Forest Service must be transparent
Public land management is part of everyday life in Teton County. With 97% of acreage managed by five state and federal agencies, our journalistic duty as the free press is to hold those public officials accountable. So a recent policy reversal by regional U.S. Forest Service officials should make everyone pause.
The three ski resorts in Teton County operate partially or fully on public land managed by the Forest Service. Yet in a break from past practice, the Forest Service is refusing to disclose how much those resorts are paying to use the public resource. Imagine a landlord not being told what a tenant is paying for use of his or her property.
For fiscal year 2017, the last time the News&Guide reported on the permit fees paid by resorts, Jackson Hole Mountain Resort paid the Forest Service $1.5 million, while Grand Targhee and Snow King paid about $200,000 and $1,786, respectively. The agency disclosed only gross revenues and fees paid, not the various components of the revenue formula by which fees are calculated. Now the agency is saying it won’t even release the total figures, after Vail Resorts complained that competitors could figure out how much profit it is making.
For every acre of public land that’s leased for commercial use, there must be transparency regarding the financial return to the agency’s coffers — especially if public access is limited or the public must pay additional funds to access public land. There also should be transparency in how the revenues collected benefit the agency’s mission.
Such transparency is common for other commercial uses of public land, including leases with the National Park Service and even the U.S. Forest Service. The public can learn, for instance, how much each logging company is paying for each tree cut in the Tongass National Forest in Alaska, nearly five times the size of the Bridger-Teton. Earlier this year, the Bridger-Teton posted a prospectus outlining fees by tree species for proposed timber sales.
The Park Service does an exemplary job of competitively awarding concessionaire agreements and routinely publishes revenues.

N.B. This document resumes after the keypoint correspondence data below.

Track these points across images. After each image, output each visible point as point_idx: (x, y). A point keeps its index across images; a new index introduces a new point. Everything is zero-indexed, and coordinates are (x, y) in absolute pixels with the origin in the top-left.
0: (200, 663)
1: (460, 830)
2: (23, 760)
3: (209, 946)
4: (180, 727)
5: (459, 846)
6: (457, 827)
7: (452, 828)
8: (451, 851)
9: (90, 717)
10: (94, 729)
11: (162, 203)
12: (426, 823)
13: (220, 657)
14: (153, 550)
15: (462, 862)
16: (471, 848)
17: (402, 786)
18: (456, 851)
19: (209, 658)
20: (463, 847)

Grand Teton Lodge Co., a subsidiary of Vail Resorts, took in nearly $65 million in gross revenue last year, for instance.

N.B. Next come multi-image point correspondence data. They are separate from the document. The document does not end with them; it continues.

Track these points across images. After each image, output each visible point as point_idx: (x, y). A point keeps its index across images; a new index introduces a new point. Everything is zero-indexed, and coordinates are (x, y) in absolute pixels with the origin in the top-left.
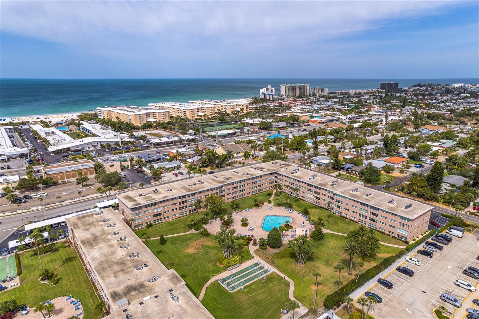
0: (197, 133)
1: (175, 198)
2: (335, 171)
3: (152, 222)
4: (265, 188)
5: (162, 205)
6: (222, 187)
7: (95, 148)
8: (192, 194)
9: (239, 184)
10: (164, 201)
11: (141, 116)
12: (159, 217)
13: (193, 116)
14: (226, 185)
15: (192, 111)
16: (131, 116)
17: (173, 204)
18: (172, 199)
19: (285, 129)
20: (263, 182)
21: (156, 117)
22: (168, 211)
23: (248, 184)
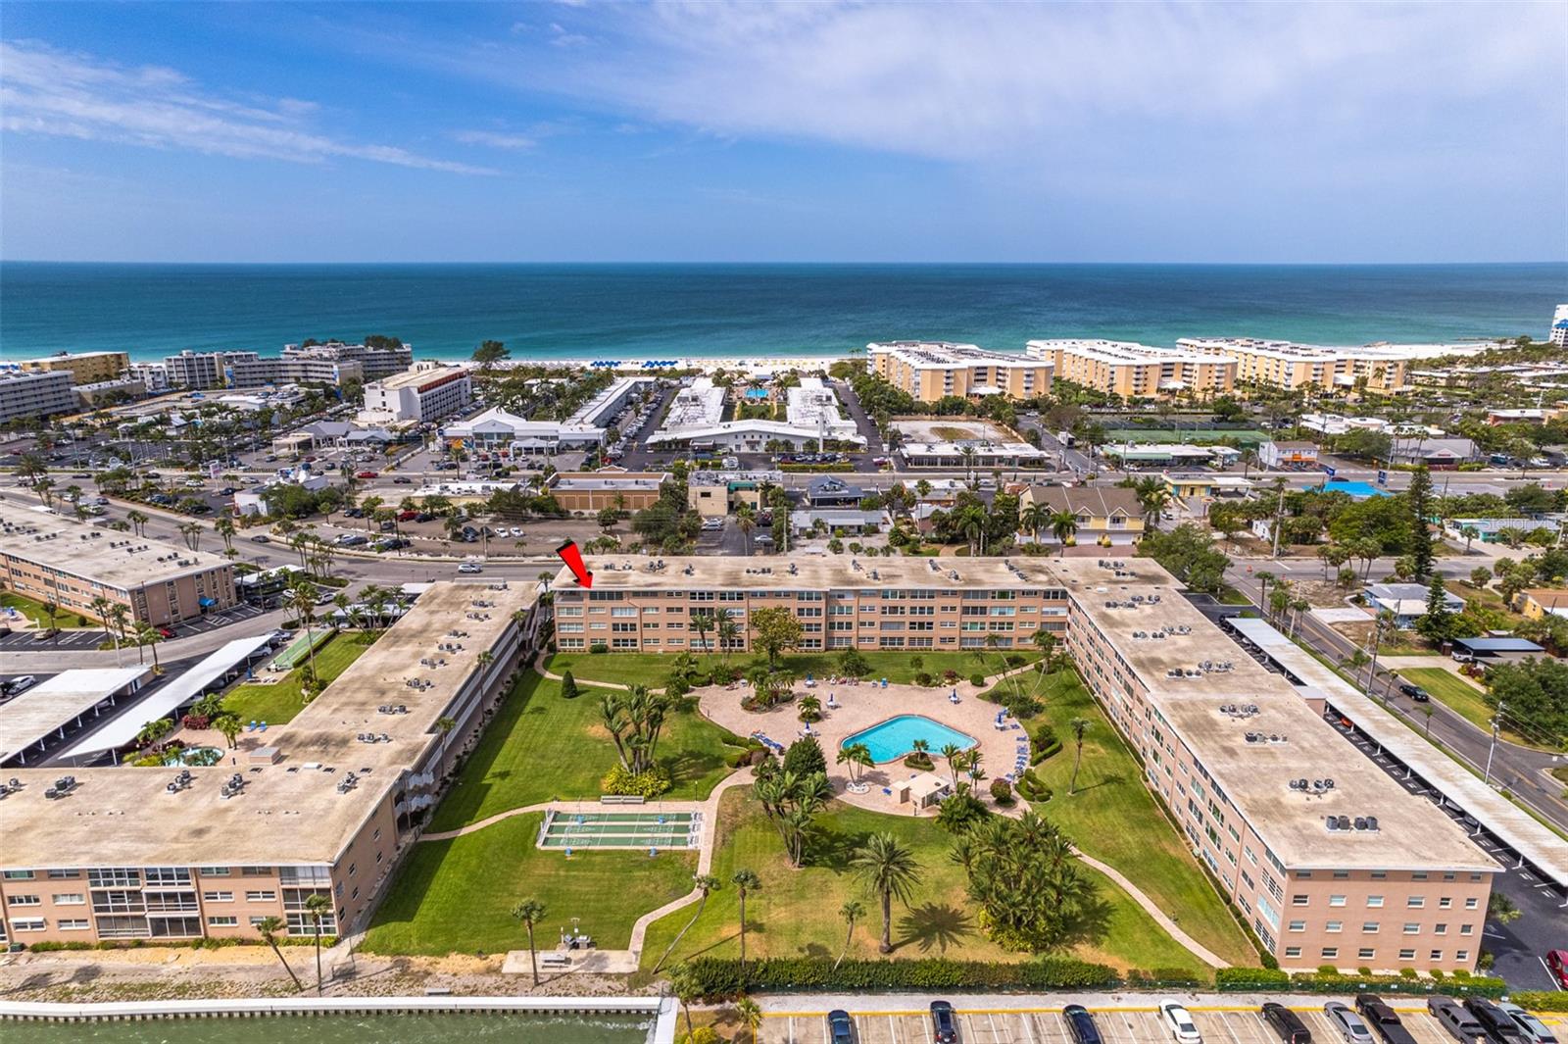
0: (1077, 443)
1: (679, 594)
2: (1424, 651)
3: (609, 643)
4: (1020, 639)
5: (636, 602)
6: (842, 597)
7: (753, 448)
8: (733, 593)
9: (908, 603)
10: (645, 594)
11: (952, 374)
12: (629, 635)
13: (1140, 389)
14: (858, 593)
15: (1138, 373)
16: (920, 373)
17: (670, 609)
18: (670, 594)
19: (1457, 469)
20: (1012, 613)
21: (1004, 381)
22: (656, 625)
23: (944, 608)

Imagine if the Wyoming Office of State Lands had confidential leases where the public couldn’t know whether there was $2,800 or $100 million in Kelly parcel revenue at stake for the school children of Wyoming? Imagine if the largest operating agreements the Park Service has with corporations such as Xanterra and Vail were done in the dark of night with private financials?

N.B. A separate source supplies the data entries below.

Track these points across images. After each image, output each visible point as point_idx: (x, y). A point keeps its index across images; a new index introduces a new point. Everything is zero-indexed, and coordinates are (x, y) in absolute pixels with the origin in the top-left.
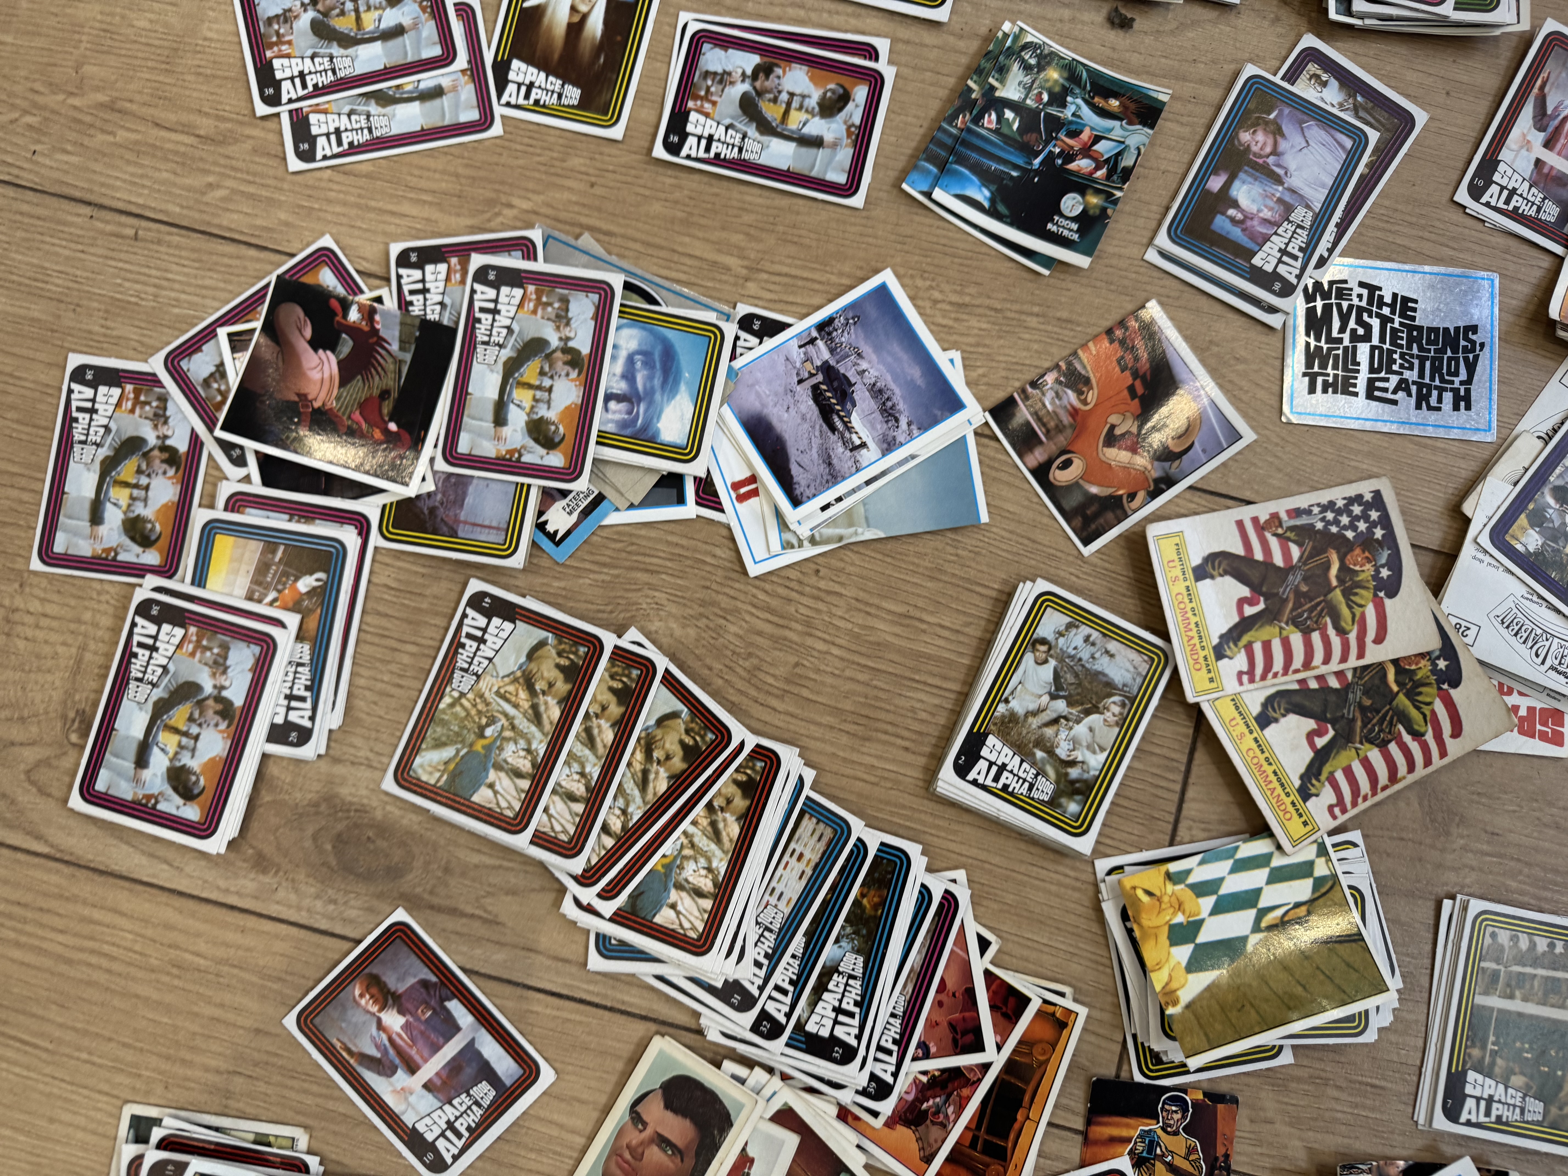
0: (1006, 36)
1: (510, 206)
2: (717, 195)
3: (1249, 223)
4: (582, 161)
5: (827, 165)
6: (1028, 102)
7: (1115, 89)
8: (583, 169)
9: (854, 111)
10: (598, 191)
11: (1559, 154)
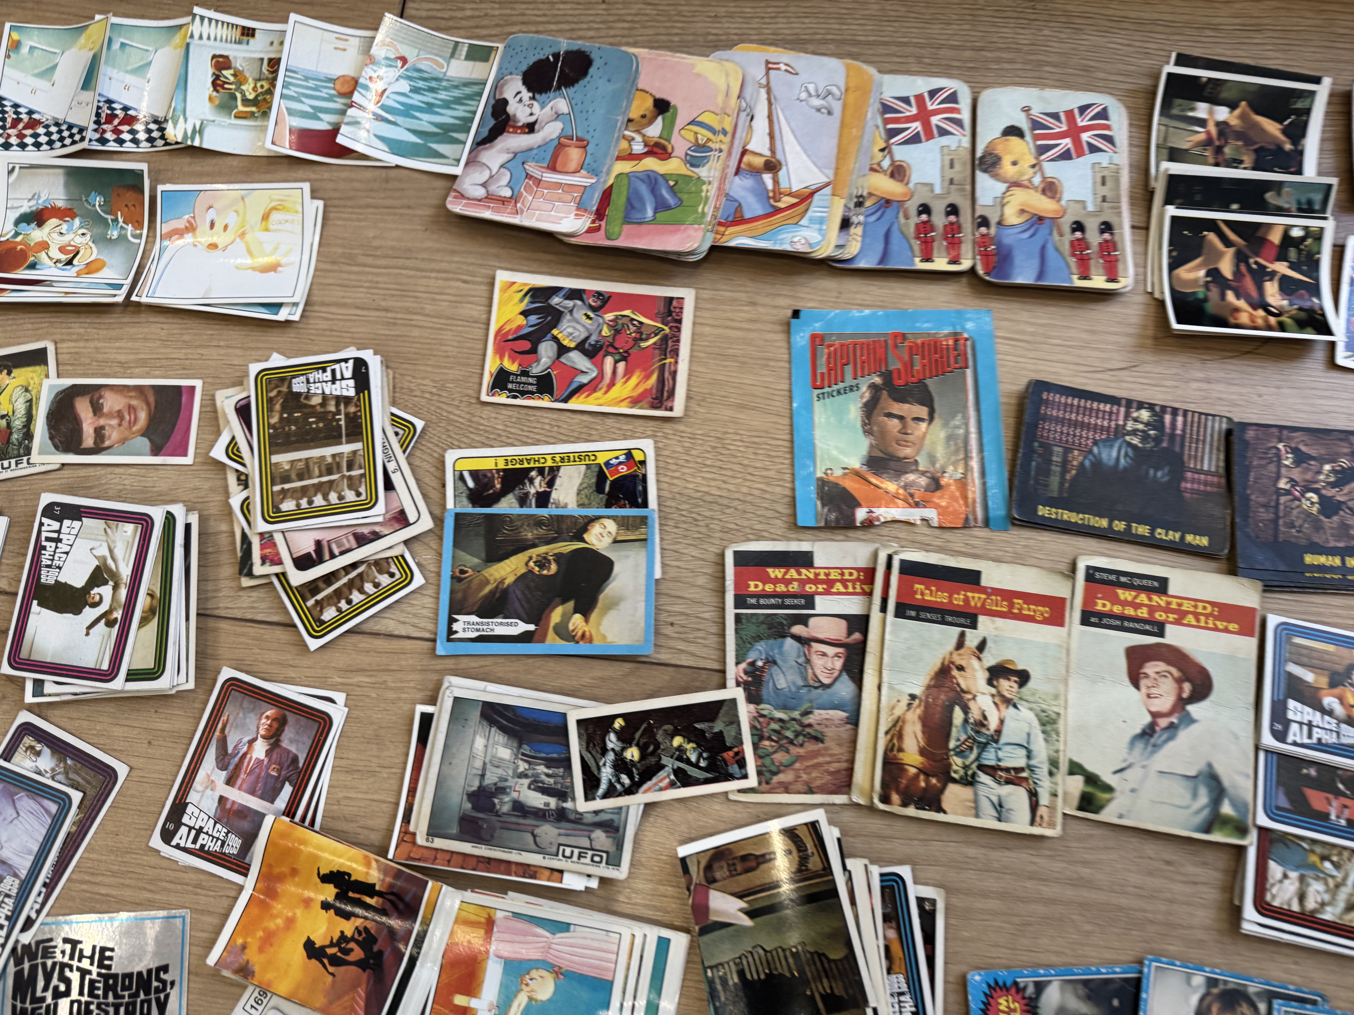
11: (239, 789)
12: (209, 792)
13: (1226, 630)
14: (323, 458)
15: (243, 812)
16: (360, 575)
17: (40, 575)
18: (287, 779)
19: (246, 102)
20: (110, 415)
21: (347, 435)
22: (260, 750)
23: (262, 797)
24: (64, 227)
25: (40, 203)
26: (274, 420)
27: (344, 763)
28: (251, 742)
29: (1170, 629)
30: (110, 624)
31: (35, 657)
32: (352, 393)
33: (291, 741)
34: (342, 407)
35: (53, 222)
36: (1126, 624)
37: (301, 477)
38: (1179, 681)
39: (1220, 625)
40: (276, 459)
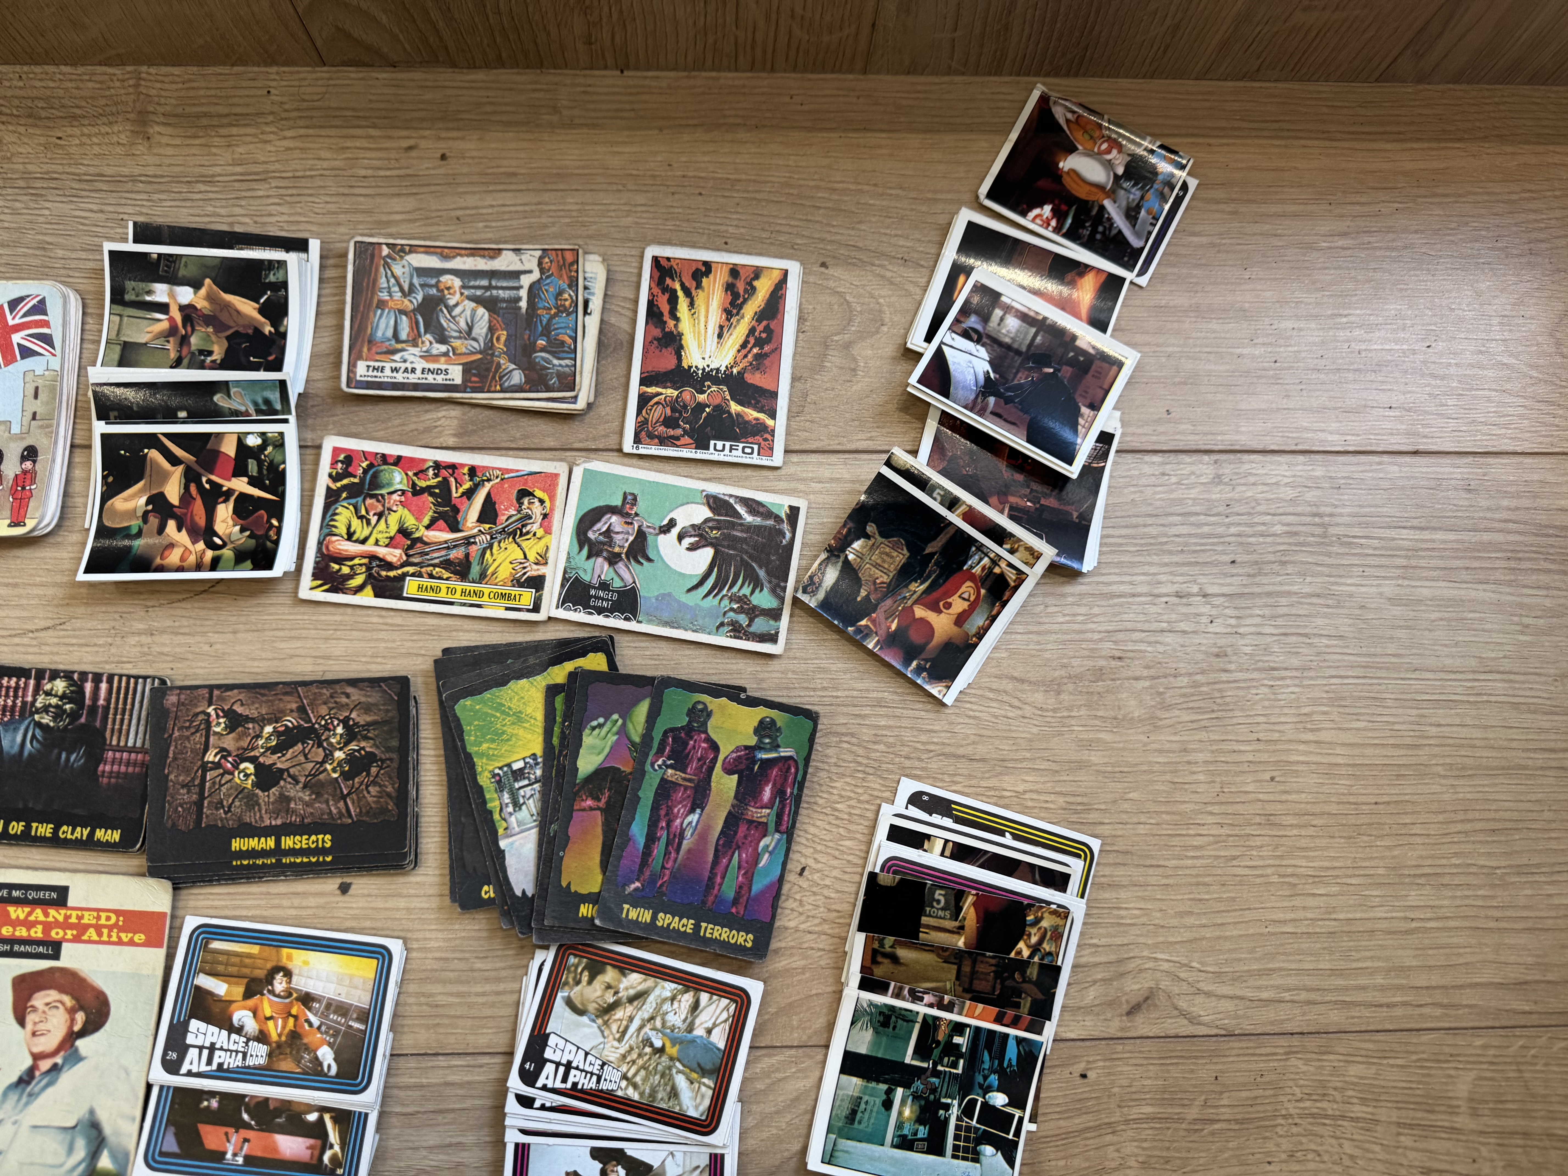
13: (131, 943)
29: (67, 949)
36: (16, 948)
38: (72, 1012)
39: (125, 937)
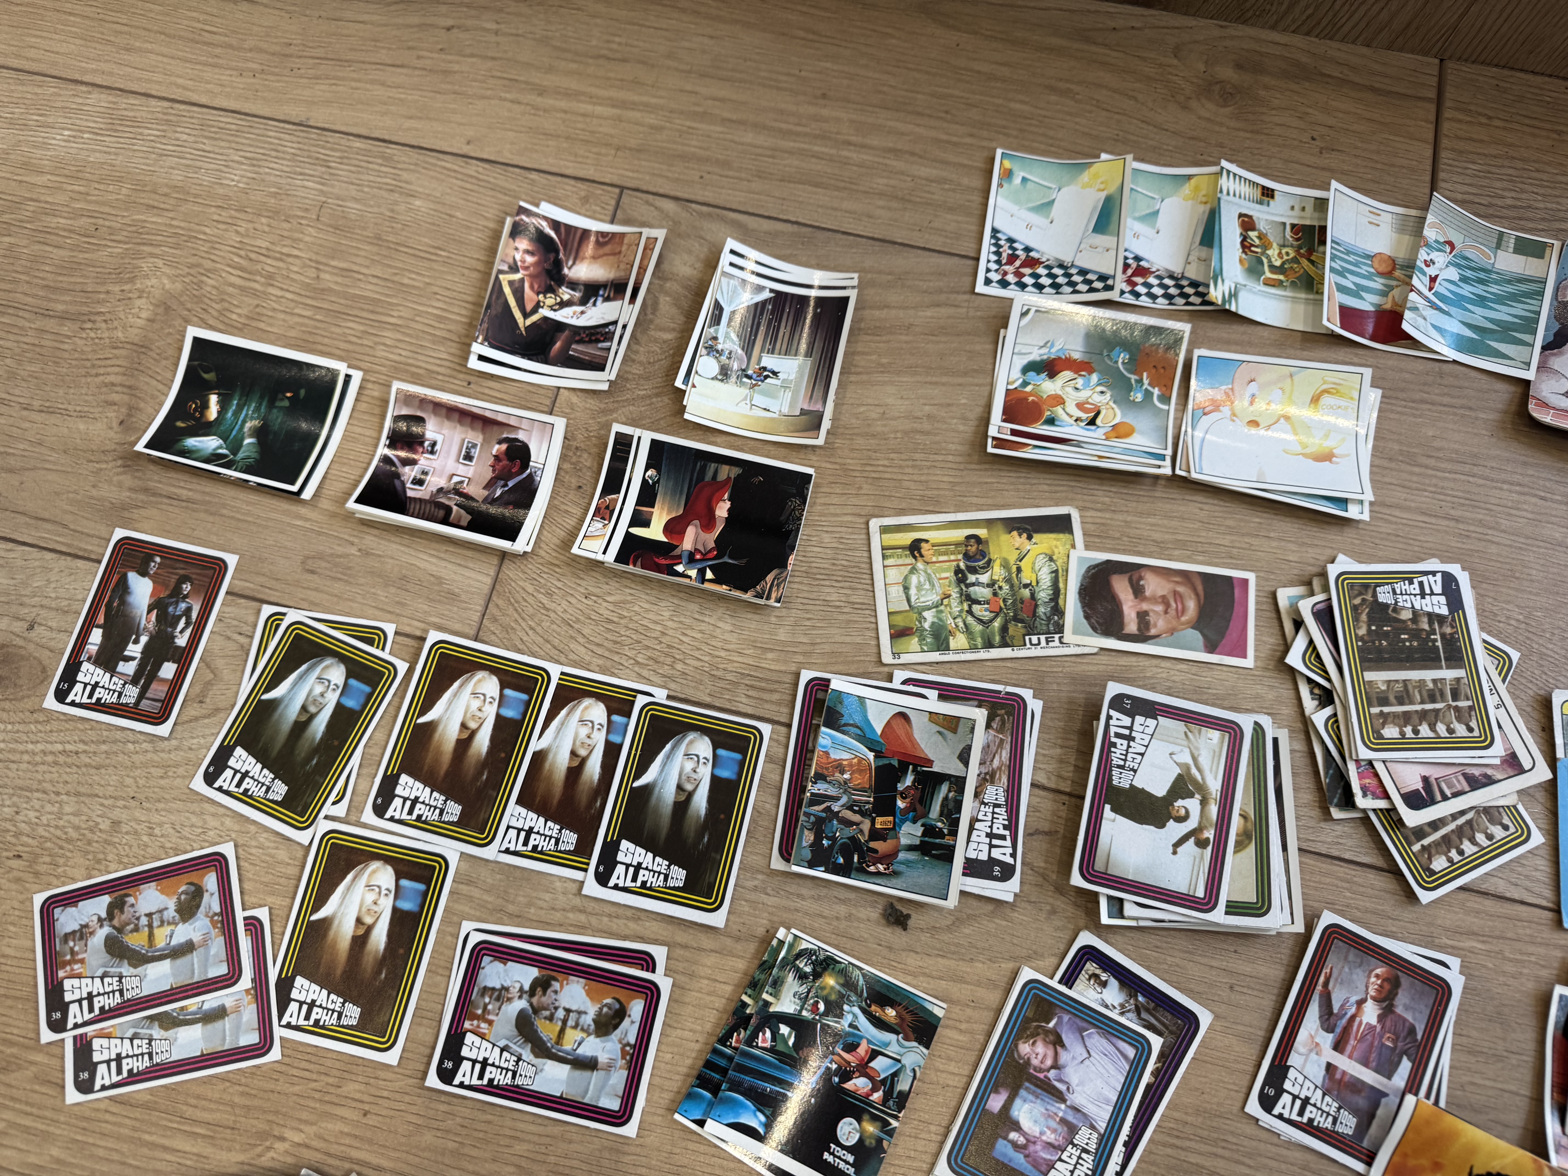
0: (781, 943)
1: (282, 1139)
2: (489, 1122)
3: (1032, 1148)
4: (357, 1086)
5: (600, 1090)
6: (804, 1013)
7: (892, 996)
8: (358, 1096)
9: (630, 1029)
10: (371, 1120)
11: (1350, 1057)
12: (1313, 1056)
14: (1422, 682)
15: (1356, 1086)
16: (1469, 822)
17: (1111, 776)
18: (1405, 1052)
19: (1273, 268)
20: (1153, 600)
21: (1446, 659)
22: (1370, 1014)
23: (1377, 1071)
24: (1080, 382)
25: (1053, 352)
26: (1362, 631)
27: (1464, 1040)
28: (1360, 1003)
30: (1202, 844)
31: (1113, 871)
32: (1444, 611)
33: (1407, 1008)
34: (1436, 626)
35: (1067, 374)
37: (1401, 702)
40: (1369, 676)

So why does the ski resort industry deserve special treatment? Most ski resorts can’t operate without leased forest land, and resort impacts on public access and forest budgets are significant.
The Forest Service’s refusal to disclose fees paid by resorts is embarrassing and an affront to good governance of public land. The agency should return to historic norms of providing total figures for each resort, without disclosing specific revenue generators. Our ski resort operators provide a great impact to Teton County’s economy and great enjoyment to skiers and snowboarders. But in the era of $10,000 season locker rentals and $270-a-day lift tickets, there are tens of millions of dollars at stake. At a time when federal public lands funding is under heavy scrutiny, transparency is vital.